TRY IT: Go through the records and copy each line where the word "recorded" occurs.

• • • • • • •

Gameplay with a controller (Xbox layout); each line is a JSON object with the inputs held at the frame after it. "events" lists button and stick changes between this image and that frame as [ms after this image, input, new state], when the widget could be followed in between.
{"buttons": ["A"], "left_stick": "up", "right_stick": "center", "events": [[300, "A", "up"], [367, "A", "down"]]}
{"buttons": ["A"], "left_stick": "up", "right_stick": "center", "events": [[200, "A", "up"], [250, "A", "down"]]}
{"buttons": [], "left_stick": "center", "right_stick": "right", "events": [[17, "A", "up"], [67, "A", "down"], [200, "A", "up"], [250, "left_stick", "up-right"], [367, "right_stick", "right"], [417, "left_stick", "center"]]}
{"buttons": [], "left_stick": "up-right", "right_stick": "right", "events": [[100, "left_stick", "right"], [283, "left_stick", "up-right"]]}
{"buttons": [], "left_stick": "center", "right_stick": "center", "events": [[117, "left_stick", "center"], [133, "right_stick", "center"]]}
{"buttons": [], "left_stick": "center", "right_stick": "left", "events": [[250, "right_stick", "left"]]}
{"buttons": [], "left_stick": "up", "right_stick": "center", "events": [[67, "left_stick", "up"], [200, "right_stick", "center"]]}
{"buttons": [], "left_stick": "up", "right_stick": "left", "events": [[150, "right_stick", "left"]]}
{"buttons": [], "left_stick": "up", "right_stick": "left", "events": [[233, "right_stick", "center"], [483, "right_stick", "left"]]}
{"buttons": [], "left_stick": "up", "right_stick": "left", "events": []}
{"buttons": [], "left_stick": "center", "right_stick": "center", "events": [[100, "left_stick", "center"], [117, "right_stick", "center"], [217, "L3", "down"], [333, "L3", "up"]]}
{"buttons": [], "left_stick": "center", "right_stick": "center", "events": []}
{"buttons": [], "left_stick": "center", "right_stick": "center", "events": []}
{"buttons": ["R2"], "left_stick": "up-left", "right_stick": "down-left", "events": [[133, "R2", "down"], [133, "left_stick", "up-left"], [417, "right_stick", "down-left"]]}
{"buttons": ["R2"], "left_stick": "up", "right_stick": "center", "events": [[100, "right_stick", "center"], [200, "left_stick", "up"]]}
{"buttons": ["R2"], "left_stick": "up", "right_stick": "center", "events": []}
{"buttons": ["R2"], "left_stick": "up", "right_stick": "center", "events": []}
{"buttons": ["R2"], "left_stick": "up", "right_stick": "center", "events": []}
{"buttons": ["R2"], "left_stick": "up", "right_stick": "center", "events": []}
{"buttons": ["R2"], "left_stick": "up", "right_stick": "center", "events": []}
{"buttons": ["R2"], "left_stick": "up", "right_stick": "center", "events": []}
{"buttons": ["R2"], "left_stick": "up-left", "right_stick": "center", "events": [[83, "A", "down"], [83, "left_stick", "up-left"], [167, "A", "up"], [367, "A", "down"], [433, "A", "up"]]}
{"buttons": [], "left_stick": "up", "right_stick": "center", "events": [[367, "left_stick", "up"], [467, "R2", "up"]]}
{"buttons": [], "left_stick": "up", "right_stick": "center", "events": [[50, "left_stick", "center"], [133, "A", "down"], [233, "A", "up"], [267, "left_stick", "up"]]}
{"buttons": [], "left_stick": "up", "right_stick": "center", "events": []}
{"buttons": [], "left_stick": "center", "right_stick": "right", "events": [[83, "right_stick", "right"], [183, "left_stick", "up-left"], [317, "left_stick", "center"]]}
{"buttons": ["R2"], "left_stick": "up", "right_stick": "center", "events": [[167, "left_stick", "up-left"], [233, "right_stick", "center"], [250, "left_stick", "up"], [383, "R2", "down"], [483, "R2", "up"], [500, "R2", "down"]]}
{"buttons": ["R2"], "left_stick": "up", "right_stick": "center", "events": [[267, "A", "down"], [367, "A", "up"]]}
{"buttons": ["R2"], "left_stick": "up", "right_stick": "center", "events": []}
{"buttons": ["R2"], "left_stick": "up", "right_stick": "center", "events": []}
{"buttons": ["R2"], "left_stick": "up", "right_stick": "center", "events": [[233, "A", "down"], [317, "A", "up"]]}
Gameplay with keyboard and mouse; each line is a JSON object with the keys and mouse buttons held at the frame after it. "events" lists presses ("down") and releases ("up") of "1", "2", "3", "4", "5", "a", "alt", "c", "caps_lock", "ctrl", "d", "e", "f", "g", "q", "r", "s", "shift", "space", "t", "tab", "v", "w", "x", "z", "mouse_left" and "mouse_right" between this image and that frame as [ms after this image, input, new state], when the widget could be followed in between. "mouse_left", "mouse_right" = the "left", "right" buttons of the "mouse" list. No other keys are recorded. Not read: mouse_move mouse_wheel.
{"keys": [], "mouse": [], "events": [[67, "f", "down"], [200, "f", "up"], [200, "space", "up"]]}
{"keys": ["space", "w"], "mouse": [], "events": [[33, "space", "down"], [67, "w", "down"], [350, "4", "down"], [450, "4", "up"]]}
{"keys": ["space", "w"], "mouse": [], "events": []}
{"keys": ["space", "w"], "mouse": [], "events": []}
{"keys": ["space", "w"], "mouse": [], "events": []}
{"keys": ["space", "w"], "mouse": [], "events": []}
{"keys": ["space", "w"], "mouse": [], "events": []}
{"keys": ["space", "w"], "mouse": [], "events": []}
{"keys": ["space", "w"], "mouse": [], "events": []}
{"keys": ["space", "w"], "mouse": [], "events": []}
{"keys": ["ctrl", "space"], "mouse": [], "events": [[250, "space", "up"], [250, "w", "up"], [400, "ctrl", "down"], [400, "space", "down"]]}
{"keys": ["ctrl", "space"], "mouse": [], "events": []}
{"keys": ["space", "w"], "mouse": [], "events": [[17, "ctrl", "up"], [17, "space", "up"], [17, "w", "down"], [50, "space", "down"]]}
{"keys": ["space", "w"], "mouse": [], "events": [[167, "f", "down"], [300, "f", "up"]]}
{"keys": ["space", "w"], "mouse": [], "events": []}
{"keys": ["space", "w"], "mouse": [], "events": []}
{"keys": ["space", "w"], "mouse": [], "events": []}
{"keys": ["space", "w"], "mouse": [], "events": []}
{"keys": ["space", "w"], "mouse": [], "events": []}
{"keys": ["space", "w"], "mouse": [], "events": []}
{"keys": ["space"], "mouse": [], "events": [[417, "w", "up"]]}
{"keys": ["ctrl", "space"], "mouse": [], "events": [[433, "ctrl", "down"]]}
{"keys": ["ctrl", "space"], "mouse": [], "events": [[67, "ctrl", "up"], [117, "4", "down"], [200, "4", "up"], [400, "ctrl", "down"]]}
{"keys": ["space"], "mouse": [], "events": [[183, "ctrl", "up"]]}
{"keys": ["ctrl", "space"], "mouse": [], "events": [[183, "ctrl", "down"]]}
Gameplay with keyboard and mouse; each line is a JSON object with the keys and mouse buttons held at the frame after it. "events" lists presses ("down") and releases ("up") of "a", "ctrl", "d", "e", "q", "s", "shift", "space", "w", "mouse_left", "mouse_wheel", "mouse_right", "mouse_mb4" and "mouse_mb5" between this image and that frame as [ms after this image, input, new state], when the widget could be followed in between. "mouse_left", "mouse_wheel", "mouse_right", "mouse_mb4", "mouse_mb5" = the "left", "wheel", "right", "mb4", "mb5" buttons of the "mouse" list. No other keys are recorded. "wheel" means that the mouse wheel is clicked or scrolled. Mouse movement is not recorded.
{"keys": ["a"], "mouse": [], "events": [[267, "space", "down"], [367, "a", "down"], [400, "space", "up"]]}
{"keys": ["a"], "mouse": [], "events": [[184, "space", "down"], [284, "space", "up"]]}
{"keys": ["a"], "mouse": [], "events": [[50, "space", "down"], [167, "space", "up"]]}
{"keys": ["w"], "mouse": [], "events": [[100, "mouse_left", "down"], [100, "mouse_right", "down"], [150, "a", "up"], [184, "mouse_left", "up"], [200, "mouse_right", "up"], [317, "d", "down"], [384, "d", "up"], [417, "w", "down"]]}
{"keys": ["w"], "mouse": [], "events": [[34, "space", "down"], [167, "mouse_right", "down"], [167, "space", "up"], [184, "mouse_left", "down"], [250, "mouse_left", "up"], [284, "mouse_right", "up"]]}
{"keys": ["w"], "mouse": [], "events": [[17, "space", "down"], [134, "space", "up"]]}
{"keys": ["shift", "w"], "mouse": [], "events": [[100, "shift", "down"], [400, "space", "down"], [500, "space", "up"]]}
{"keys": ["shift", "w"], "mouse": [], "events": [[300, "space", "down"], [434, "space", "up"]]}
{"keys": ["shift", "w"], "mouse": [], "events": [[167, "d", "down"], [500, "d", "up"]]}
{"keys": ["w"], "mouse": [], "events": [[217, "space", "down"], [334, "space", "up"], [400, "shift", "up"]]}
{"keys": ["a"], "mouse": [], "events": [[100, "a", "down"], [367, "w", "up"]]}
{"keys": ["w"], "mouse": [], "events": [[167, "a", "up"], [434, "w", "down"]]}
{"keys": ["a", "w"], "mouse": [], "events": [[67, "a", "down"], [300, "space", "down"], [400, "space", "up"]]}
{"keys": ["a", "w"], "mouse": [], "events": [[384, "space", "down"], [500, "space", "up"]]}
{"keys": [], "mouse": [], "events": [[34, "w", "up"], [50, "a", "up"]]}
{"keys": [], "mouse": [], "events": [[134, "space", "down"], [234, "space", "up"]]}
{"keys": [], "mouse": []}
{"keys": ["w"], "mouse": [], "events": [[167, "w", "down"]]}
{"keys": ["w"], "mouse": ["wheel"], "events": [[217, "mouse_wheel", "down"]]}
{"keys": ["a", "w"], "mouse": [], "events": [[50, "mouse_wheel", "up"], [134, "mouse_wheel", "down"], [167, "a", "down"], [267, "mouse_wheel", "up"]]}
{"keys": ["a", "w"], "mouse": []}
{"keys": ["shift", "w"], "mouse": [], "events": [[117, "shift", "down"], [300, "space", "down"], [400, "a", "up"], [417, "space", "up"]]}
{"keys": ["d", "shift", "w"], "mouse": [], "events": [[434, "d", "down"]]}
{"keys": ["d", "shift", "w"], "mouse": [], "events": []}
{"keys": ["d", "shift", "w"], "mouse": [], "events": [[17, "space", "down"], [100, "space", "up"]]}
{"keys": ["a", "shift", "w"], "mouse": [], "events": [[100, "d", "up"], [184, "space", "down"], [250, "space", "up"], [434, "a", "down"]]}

• • • • • • •

EXERCISE RESULT:
Gameplay with keyboard and mouse; each line is a JSON object with the keys and mouse buttons held at the frame after it. "events" lists presses ("down") and releases ("up") of "1", "2", "3", "4", "5", "a", "alt", "c", "caps_lock", "ctrl", "d", "e", "f", "g", "q", "r", "s", "shift", "space", "t", "tab", "v", "w", "x", "z", "mouse_left" and "mouse_right" between this image and that frame as [ms after this image, input, new state], when the widget could be followed in between. "mouse_left", "mouse_right" = the "left", "right" buttons of the "mouse" list. No other keys are recorded. Not read: mouse_move mouse_wheel.
Gameplay with keyboard and mouse; each line is a JSON object with the keys and mouse buttons held at the frame after it. "events" lists presses ("down") and releases ("up") of "a", "ctrl", "d", "e", "q", "s", "shift", "space", "w", "mouse_left", "mouse_wheel", "mouse_right", "mouse_mb4" and "mouse_mb5" between this image and that frame as [ms after this image, input, new state], when the widget could be followed in between. "mouse_left", "mouse_wheel", "mouse_right", "mouse_mb4", "mouse_mb5" = the "left", "wheel", "right", "mb4", "mb5" buttons of the "mouse" list. No other keys are recorded. "wheel" means that the mouse wheel is clicked or scrolled. Mouse movement is not recorded.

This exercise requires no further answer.